The mystery of that moment was what drew me back to the place. The black monolith that presided over that circle of stones stood impervious to moss or lichen, the glyphs carved in its faces beckoning me to destinations unknown. I knew it now for what it was, as I had not when I had first encountered one of the Skill-gates. I circled it slowly. I recognized the symbol that would take me back to the stone quarry. Another, I was almost sure, would bear me back to the deserted Elderling city. Without thinking, I lifted a finger to trace the rune.

Despite his size, Nighteyes can move swiftly and near silently. He seized my wrist in his jaws as he sprang between me and the obelisk. I fell with him to keep his teeth from tearing my flesh. We finished with me on my back on the ground. He stood beside but not quite over me, still gripping my wrist in his jaws. You will not do that.

‘I didn’t intend to use the stone. Only to touch it.’

It is not a thing to trust. I have been inside the blackness within the stone. If I must follow you there again, for the sake of your life, then you know I would. But do not ask me to follow you there for puppy curiosity.

Would you mind if I went to the city for a short time, alone?

Alone? You know there is no true ‘alone’ for either of us any more.

I let you go alone to try a time with the wolf pack.

It is not at all the same, and you know it.
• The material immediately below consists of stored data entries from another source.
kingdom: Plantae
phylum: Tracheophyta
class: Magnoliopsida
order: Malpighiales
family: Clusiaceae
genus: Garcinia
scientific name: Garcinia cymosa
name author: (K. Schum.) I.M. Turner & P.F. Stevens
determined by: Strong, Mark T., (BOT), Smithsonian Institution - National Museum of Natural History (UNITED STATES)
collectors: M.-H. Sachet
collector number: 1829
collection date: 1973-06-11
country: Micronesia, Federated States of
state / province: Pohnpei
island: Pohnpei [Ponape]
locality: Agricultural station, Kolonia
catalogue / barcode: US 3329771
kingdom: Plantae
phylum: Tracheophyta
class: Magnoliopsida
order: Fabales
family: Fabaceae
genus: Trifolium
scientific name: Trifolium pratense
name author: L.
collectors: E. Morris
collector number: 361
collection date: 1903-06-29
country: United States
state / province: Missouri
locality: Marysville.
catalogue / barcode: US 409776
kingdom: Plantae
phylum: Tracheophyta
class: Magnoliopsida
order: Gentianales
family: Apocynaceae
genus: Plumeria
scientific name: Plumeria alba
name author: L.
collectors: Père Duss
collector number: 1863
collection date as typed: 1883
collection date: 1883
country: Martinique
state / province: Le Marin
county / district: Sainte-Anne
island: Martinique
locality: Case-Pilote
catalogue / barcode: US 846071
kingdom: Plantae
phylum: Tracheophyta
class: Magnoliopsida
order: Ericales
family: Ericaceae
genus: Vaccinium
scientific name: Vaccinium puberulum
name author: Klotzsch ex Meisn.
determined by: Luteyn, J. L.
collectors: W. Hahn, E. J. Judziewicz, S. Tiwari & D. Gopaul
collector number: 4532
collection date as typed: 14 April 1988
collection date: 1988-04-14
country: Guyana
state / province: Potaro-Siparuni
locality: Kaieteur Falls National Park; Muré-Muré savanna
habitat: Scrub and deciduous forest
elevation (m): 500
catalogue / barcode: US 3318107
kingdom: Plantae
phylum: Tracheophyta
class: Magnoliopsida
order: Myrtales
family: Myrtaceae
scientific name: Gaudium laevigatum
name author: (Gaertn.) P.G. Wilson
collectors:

I did. He released my wrist and I stood and brushed myself off. We spoke no more about it. That is one of the best things about the Wit. There is absolutely no need for long and painfully-detailed discussions to be sure of understanding one another. Once, years ago, he had left me to run with his own kind. When he had returned, it was his unspoken assertion that he belonged more with me than he did with them. In the years since, we had grown ever closer. As he had once pointed out to me, I was no longer completely a man, nor was he completely a wolf. Nor were we truly separate entities. This was not a case of him overriding my decision. It was more like debating with myself as to the wisdom of an action. Yet in that brief confrontation, we both faced what we had avoided considering. ‘Our bond was becoming deeper and more complicated. Neither of us was certain of how to deal with it.’

The wolf lifted his head. His deep eyes stared into mine. We shared the misgiving, but he left the decision to me.